**INFORMATION SHOWN**.

▬▬▬▬▬▬

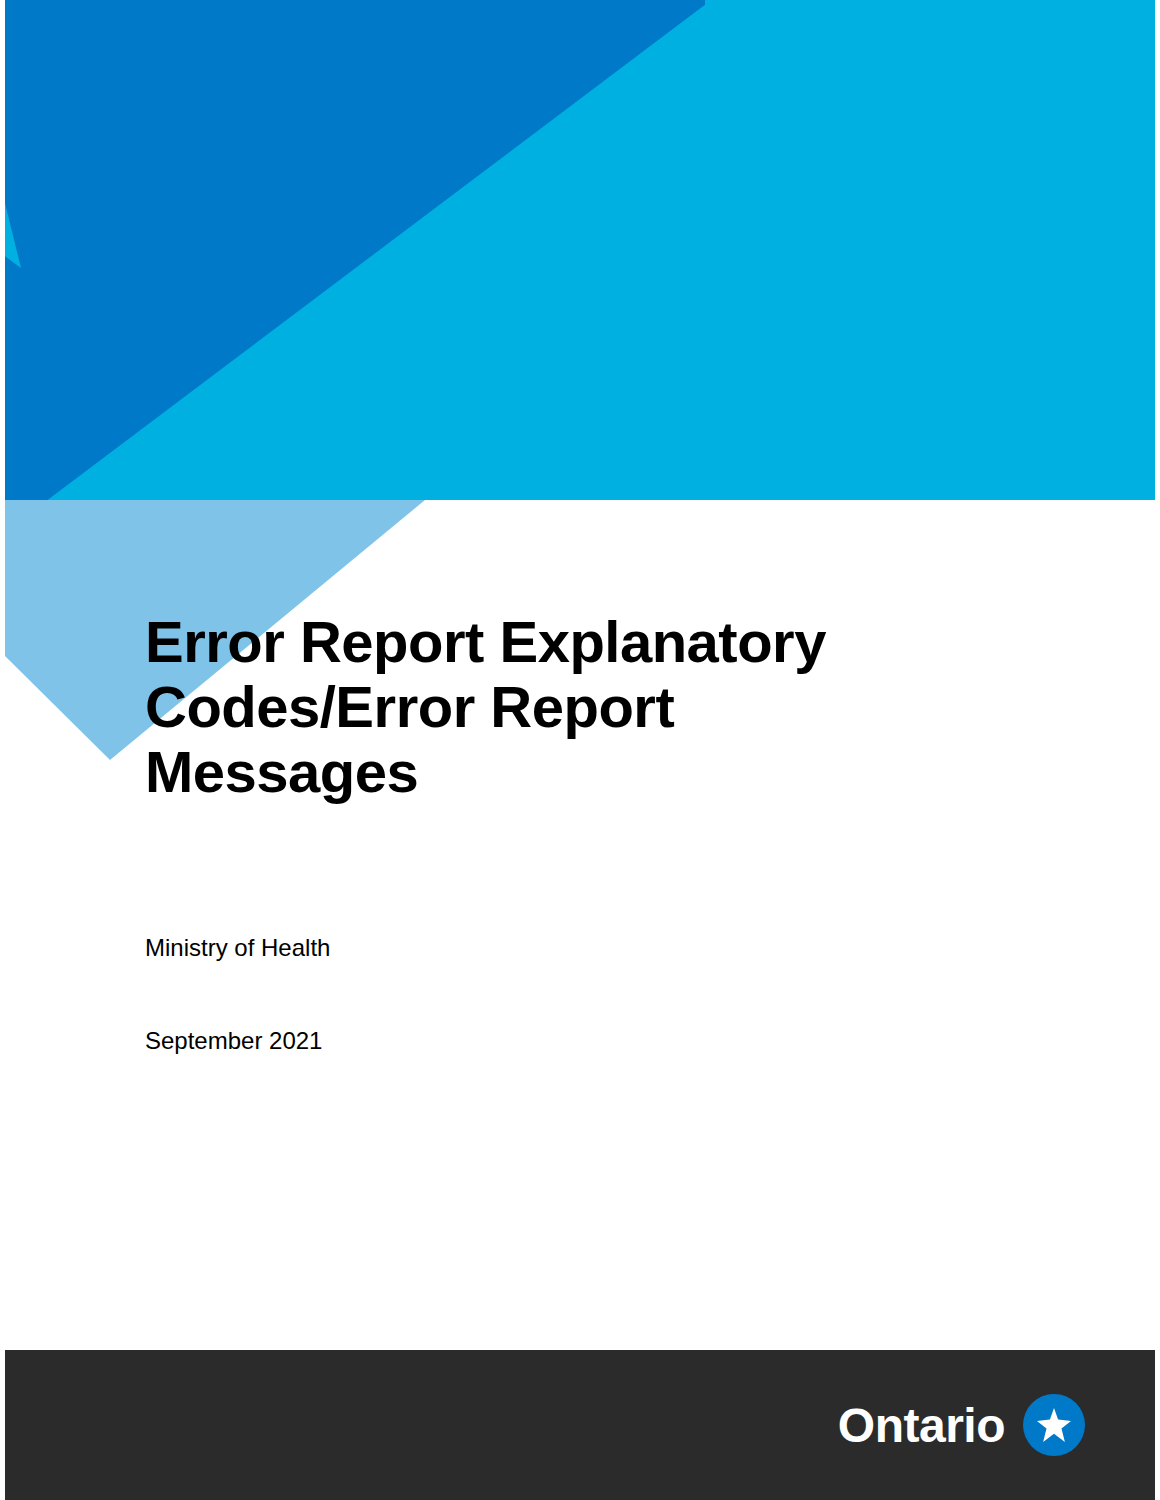Error Report Explanatory Codes/Error Report Messages
Ministry of Health
September 2021
Ontario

▬▬▬▬▬▬

**TASK INSTRUCTIONS**.
Restating the data word for word is the task, and pictures are to be omitted.

**RESULT OF THIS EXERCISE**.
Error Report Explanatory Codes/Error Report Messages
Ministry of Health
September 2021
Ontario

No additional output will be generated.